**To do**
Could you reproduce every one of the lines below word for word, keeping their order?

* * * * * * *

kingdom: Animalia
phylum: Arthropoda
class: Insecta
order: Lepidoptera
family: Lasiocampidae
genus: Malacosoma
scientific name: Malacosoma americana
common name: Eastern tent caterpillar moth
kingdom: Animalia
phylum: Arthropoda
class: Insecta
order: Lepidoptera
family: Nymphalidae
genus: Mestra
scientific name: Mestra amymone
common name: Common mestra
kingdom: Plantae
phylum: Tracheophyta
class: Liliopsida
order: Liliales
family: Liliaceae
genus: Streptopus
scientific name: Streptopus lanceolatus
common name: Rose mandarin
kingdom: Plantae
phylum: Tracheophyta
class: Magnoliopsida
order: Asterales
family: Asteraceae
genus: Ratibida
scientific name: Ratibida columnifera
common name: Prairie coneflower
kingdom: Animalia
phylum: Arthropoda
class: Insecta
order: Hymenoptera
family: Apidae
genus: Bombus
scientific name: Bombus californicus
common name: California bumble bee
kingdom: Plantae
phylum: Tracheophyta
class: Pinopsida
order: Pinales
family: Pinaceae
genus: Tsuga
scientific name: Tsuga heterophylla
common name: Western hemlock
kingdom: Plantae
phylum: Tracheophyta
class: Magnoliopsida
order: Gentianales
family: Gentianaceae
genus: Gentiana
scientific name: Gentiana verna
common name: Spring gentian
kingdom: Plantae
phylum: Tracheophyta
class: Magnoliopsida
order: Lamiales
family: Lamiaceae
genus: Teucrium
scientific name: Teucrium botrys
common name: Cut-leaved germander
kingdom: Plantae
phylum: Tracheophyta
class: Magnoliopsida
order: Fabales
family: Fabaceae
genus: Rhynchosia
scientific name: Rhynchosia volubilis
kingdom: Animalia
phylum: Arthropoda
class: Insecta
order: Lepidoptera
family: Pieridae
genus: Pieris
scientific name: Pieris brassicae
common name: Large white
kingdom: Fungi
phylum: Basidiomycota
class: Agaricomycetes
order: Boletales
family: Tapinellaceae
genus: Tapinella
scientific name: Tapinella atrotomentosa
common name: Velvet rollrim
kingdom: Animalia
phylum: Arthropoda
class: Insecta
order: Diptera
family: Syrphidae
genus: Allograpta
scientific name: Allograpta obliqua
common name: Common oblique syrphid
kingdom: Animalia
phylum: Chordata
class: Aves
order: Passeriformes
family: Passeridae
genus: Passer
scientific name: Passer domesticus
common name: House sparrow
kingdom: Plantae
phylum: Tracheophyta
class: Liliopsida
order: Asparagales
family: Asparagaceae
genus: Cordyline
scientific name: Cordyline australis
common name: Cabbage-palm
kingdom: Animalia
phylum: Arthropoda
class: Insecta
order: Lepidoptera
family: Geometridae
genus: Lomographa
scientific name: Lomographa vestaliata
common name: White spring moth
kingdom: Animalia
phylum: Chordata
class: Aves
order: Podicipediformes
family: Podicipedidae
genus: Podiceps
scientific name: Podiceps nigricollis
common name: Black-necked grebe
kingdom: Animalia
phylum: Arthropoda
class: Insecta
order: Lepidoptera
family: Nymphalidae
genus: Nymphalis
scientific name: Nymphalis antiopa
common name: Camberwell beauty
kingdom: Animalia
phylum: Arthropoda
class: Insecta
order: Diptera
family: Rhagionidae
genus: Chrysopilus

* * * * * * *

**Solution**
kingdom: Animalia
phylum: Arthropoda
class: Insecta
order: Lepidoptera
family: Lasiocampidae
genus: Malacosoma
scientific name: Malacosoma americana
common name: Eastern tent caterpillar moth
kingdom: Animalia
phylum: Arthropoda
class: Insecta
order: Lepidoptera
family: Nymphalidae
genus: Mestra
scientific name: Mestra amymone
common name: Common mestra
kingdom: Plantae
phylum: Tracheophyta
class: Liliopsida
order: Liliales
family: Liliaceae
genus: Streptopus
scientific name: Streptopus lanceolatus
common name: Rose mandarin
kingdom: Plantae
phylum: Tracheophyta
class: Magnoliopsida
order: Asterales
family: Asteraceae
genus: Ratibida
scientific name: Ratibida columnifera
common name: Prairie coneflower
kingdom: Animalia
phylum: Arthropoda
class: Insecta
order: Hymenoptera
family: Apidae
genus: Bombus
scientific name: Bombus californicus
common name: California bumble bee
kingdom: Plantae
phylum: Tracheophyta
class: Pinopsida
order: Pinales
family: Pinaceae
genus: Tsuga
scientific name: Tsuga heterophylla
common name: Western hemlock
kingdom: Plantae
phylum: Tracheophyta
class: Magnoliopsida
order: Gentianales
family: Gentianaceae
genus: Gentiana
scientific name: Gentiana verna
common name: Spring gentian
kingdom: Plantae
phylum: Tracheophyta
class: Magnoliopsida
order: Lamiales
family: Lamiaceae
genus: Teucrium
scientific name: Teucrium botrys
common name: Cut-leaved germander
kingdom: Plantae
phylum: Tracheophyta
class: Magnoliopsida
order: Fabales
family: Fabaceae
genus: Rhynchosia
scientific name: Rhynchosia volubilis
kingdom: Animalia
phylum: Arthropoda
class: Insecta
order: Lepidoptera
family: Pieridae
genus: Pieris
scientific name: Pieris brassicae
common name: Large white
kingdom: Fungi
phylum: Basidiomycota
class: Agaricomycetes
order: Boletales
family: Tapinellaceae
genus: Tapinella
scientific name: Tapinella atrotomentosa
common name: Velvet rollrim
kingdom: Animalia
phylum: Arthropoda
class: Insecta
order: Diptera
family: Syrphidae
genus: Allograpta
scientific name: Allograpta obliqua
common name: Common oblique syrphid
kingdom: Animalia
phylum: Chordata
class: Aves
order: Passeriformes
family: Passeridae
genus: Passer
scientific name: Passer domesticus
common name: House sparrow
kingdom: Plantae
phylum: Tracheophyta
class: Liliopsida
order: Asparagales
family: Asparagaceae
genus: Cordyline
scientific name: Cordyline australis
common name: Cabbage-palm
kingdom: Animalia
phylum: Arthropoda
class: Insecta
order: Lepidoptera
family: Geometridae
genus: Lomographa
scientific name: Lomographa vestaliata
common name: White spring moth
kingdom: Animalia
phylum: Chordata
class: Aves
order: Podicipediformes
family: Podicipedidae
genus: Podiceps
scientific name: Podiceps nigricollis
common name: Black-necked grebe
kingdom: Animalia
phylum: Arthropoda
class: Insecta
order: Lepidoptera
family: Nymphalidae
genus: Nymphalis
scientific name: Nymphalis antiopa
common name: Camberwell beauty
kingdom: Animalia
phylum: Arthropoda
class: Insecta
order: Diptera
family: Rhagionidae
genus: Chrysopilus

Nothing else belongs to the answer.